In their submission, the bishops also note how the acceptance of assisted suicide is a slippery slope, a fact borne out by the experience of the Netherlands, Belgium, and Canada.
“The legal endorsement of assisted suicide would ultimately lead to the acceptance of non-voluntary euthanasia, because the logic of assisted suicide is based on a rejection of the truth that all human lives are fundamentally equal in value and worthy of protection,” the bishops observe.
“Compassion is often presented as a justification for assisted suicide, but having compassion means ‘suffering with’ someone,” the bishops state. “Assisted suicide reflects a failure of compassion on the part of society.”
Those who assist with a suicide, whatever their motives, “co-operate with the self-destruction of another person,” they add. “It is one thing when life is shortened as an unintended side effect of pain relief or the cessation of burdensome treatment. It is something else entirely, when one person actively and deliberately participates in ending the life of another.”
The bishops also underscore another harmful side effect of the proposed legislation, noting that legalizing assisted suicide “would place the terminally ill, the disabled, and other vulnerable patients under emotional and social pressure to end their own lives in order to spare others the burden of caring for them.”

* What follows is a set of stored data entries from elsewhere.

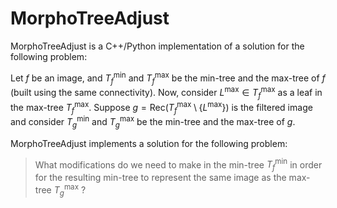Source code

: # MorphoTreeAdjust
MorphoTreeAdjust is a C++/Python implementation of a solution for the following problem:

Let $f$ be an image, and $T^\min_f$ and $T^{\max}_f$ be the min-tree and the max-tree of $f$ (built using the same connectivity).  Now, consider $L^{\max} \in T^{\max}_{f}$ as a leaf in the max-tree $T^{\max}_{f}$. Suppose $g=\text{Rec}(T^{\max}_{f} \setminus \{L^{\max}\})$ is the filtered image and consider $T^{\min}_{g}$ and $T^{\max}_{g}$ be the min-tree and the max-tree of $g$. 

MorphoTreeAdjust implements a solution for the following problem:
> What modifications do we need to make in the min-tree $T^{\min}_{f}$ in order for the resulting min-tree to represent the same image as the max-tree $T^{\max}_{g}$ ?
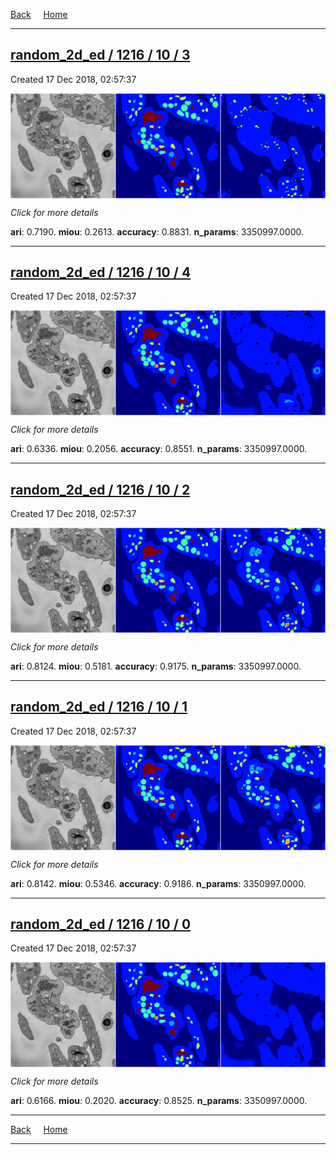 
[Back](..)&nbsp;&nbsp;&nbsp;&nbsp;&nbsp;[Home](https://leapmanlab.github.io/snapshots)

---

<div class="summary"><a href="3"><h2>random_2d_ed / 1216 / 10 / 3</h2></a><p>Created 17 Dec 2018, 02:57:37
</p><a href="3"><img src="3/media/summary.png" align="center"></a><p>
<i>Click for more details</i>
</p></div>

**ari**: 0.7190. **miou**: 0.2613. **accuracy**: 0.8831. **n_params**: 3350997.0000. 

---

<div class="summary"><a href="4"><h2>random_2d_ed / 1216 / 10 / 4</h2></a><p>Created 17 Dec 2018, 02:57:37
</p><a href="4"><img src="4/media/summary.png" align="center"></a><p>
<i>Click for more details</i>
</p></div>

**ari**: 0.6336. **miou**: 0.2056. **accuracy**: 0.8551. **n_params**: 3350997.0000. 

---

<div class="summary"><a href="2"><h2>random_2d_ed / 1216 / 10 / 2</h2></a><p>Created 17 Dec 2018, 02:57:37
</p><a href="2"><img src="2/media/summary.png" align="center"></a><p>
<i>Click for more details</i>
</p></div>

**ari**: 0.8124. **miou**: 0.5181. **accuracy**: 0.9175. **n_params**: 3350997.0000. 

---

<div class="summary"><a href="1"><h2>random_2d_ed / 1216 / 10 / 1</h2></a><p>Created 17 Dec 2018, 02:57:37
</p><a href="1"><img src="1/media/summary.png" align="center"></a><p>
<i>Click for more details</i>
</p></div>

**ari**: 0.8142. **miou**: 0.5346. **accuracy**: 0.9186. **n_params**: 3350997.0000. 

---

<div class="summary"><a href="0"><h2>random_2d_ed / 1216 / 10 / 0</h2></a><p>Created 17 Dec 2018, 02:57:37
</p><a href="0"><img src="0/media/summary.png" align="center"></a><p>
<i>Click for more details</i>
</p></div>

**ari**: 0.6166. **miou**: 0.2020. **accuracy**: 0.8525. **n_params**: 3350997.0000. 

---

[Back](..)&nbsp;&nbsp;&nbsp;&nbsp;&nbsp;[Home](https://leapmanlab.github.io/snapshots)

---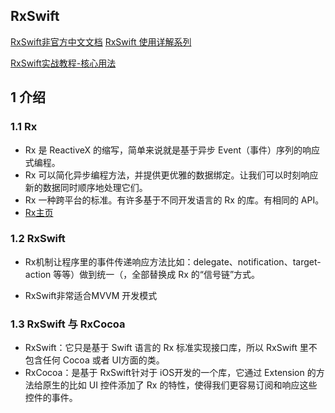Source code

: RxSwift
---------
[RxSwift非官方中文文档](https://beeth0ven.github.io/RxSwift-Chinese-Documentation/)
[RxSwift 使用详解系列](https://www.jianshu.com/p/f61a5a988590)

[RxSwift实战教程-核心用法](https://www.jianshu.com/p/089ae5bececa)

## 1 介绍
### 1.1 Rx
- Rx 是 ReactiveX 的缩写，简单来说就是基于异步 Event（事件）序列的响应式编程。
- Rx 可以简化异步编程方法，并提供更优雅的数据绑定。让我们可以时刻响应新的数据同时顺序地处理它们。
- Rx 一种跨平台的标准。有许多基于不同开发语言的 Rx 的库。有相同的 API。
- [Rx主页](http://reactivex.io)


### 1.2 RxSwift
- Rx机制让程序里的事件传递响应方法比如：delegate、notification、target-action 等等）做到统一（，全部替换成 Rx 的“信号链”方式。

- RxSwift非常适合MVVM 开发模式

### 1.3 RxSwift 与 RxCocoa

- RxSwift：它只是基于 Swift 语言的 Rx 标准实现接口库，所以 RxSwift 里不包含任何 Cocoa 或者 UI方面的类。
- RxCocoa：是基于 RxSwift针对于 iOS开发的一个库，它通过 Extension 的方法给原生的比如 UI 控件添加了 Rx 的特性，使得我们更容易订阅和响应这些控件的事件。




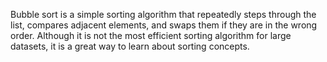 Bubble sort is a simple sorting algorithm that repeatedly steps through the list, compares adjacent elements, and swaps them if they are in the wrong order. Although it is not the most efficient sorting algorithm for large datasets, it is a great way to learn about sorting concepts.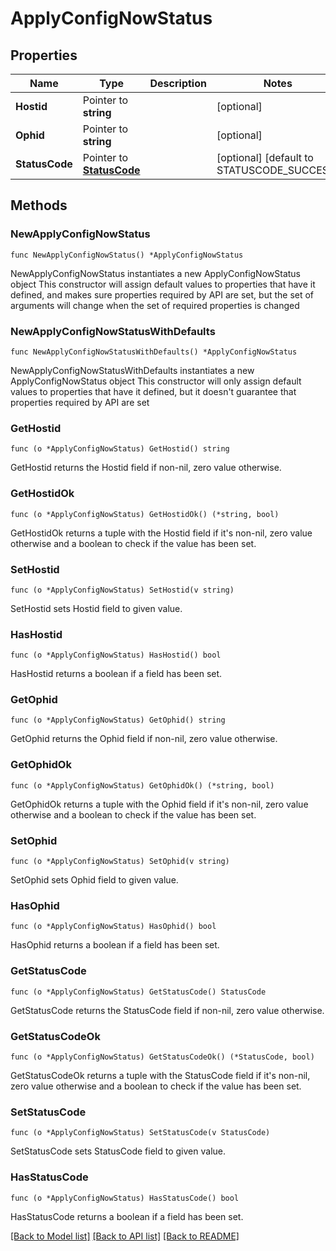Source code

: # ApplyConfigNowStatus

## Properties

Name | Type | Description | Notes
------------ | ------------- | ------------- | -------------
**Hostid** | Pointer to **string** |  | [optional] 
**Ophid** | Pointer to **string** |  | [optional] 
**StatusCode** | Pointer to [**StatusCode**](StatusCode.md) |  | [optional] [default to STATUSCODE_SUCCESS]

## Methods

### NewApplyConfigNowStatus

`func NewApplyConfigNowStatus() *ApplyConfigNowStatus`

NewApplyConfigNowStatus instantiates a new ApplyConfigNowStatus object
This constructor will assign default values to properties that have it defined,
and makes sure properties required by API are set, but the set of arguments
will change when the set of required properties is changed

### NewApplyConfigNowStatusWithDefaults

`func NewApplyConfigNowStatusWithDefaults() *ApplyConfigNowStatus`

NewApplyConfigNowStatusWithDefaults instantiates a new ApplyConfigNowStatus object
This constructor will only assign default values to properties that have it defined,
but it doesn't guarantee that properties required by API are set

### GetHostid

`func (o *ApplyConfigNowStatus) GetHostid() string`

GetHostid returns the Hostid field if non-nil, zero value otherwise.

### GetHostidOk

`func (o *ApplyConfigNowStatus) GetHostidOk() (*string, bool)`

GetHostidOk returns a tuple with the Hostid field if it's non-nil, zero value otherwise
and a boolean to check if the value has been set.

### SetHostid

`func (o *ApplyConfigNowStatus) SetHostid(v string)`

SetHostid sets Hostid field to given value.

### HasHostid

`func (o *ApplyConfigNowStatus) HasHostid() bool`

HasHostid returns a boolean if a field has been set.

### GetOphid

`func (o *ApplyConfigNowStatus) GetOphid() string`

GetOphid returns the Ophid field if non-nil, zero value otherwise.

### GetOphidOk

`func (o *ApplyConfigNowStatus) GetOphidOk() (*string, bool)`

GetOphidOk returns a tuple with the Ophid field if it's non-nil, zero value otherwise
and a boolean to check if the value has been set.

### SetOphid

`func (o *ApplyConfigNowStatus) SetOphid(v string)`

SetOphid sets Ophid field to given value.

### HasOphid

`func (o *ApplyConfigNowStatus) HasOphid() bool`

HasOphid returns a boolean if a field has been set.

### GetStatusCode

`func (o *ApplyConfigNowStatus) GetStatusCode() StatusCode`

GetStatusCode returns the StatusCode field if non-nil, zero value otherwise.

### GetStatusCodeOk

`func (o *ApplyConfigNowStatus) GetStatusCodeOk() (*StatusCode, bool)`

GetStatusCodeOk returns a tuple with the StatusCode field if it's non-nil, zero value otherwise
and a boolean to check if the value has been set.

### SetStatusCode

`func (o *ApplyConfigNowStatus) SetStatusCode(v StatusCode)`

SetStatusCode sets StatusCode field to given value.

### HasStatusCode

`func (o *ApplyConfigNowStatus) HasStatusCode() bool`

HasStatusCode returns a boolean if a field has been set.


[[Back to Model list]](../README.md#documentation-for-models) [[Back to API list]](../README.md#documentation-for-api-endpoints) [[Back to README]](../README.md)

“Legalised assisted suicide is based on the false premise that quality of life confers human dignity, and on a rejection of the truth that all lives are of equal worth,” they assert.
The proposed legislation is not only harmful toward the possible victims of assisted suicide, the bishops observe, since it would also harm healthcare workers who participate in this act.
“The Bill would coerce the consciences of objecting healthcare providers in order to facilitate something they know to be gravely immoral and utterly incompatible with their vocation to heal,” they insist. “This burdening of conscience is unnecessary, disproportionate and seriously unjust.”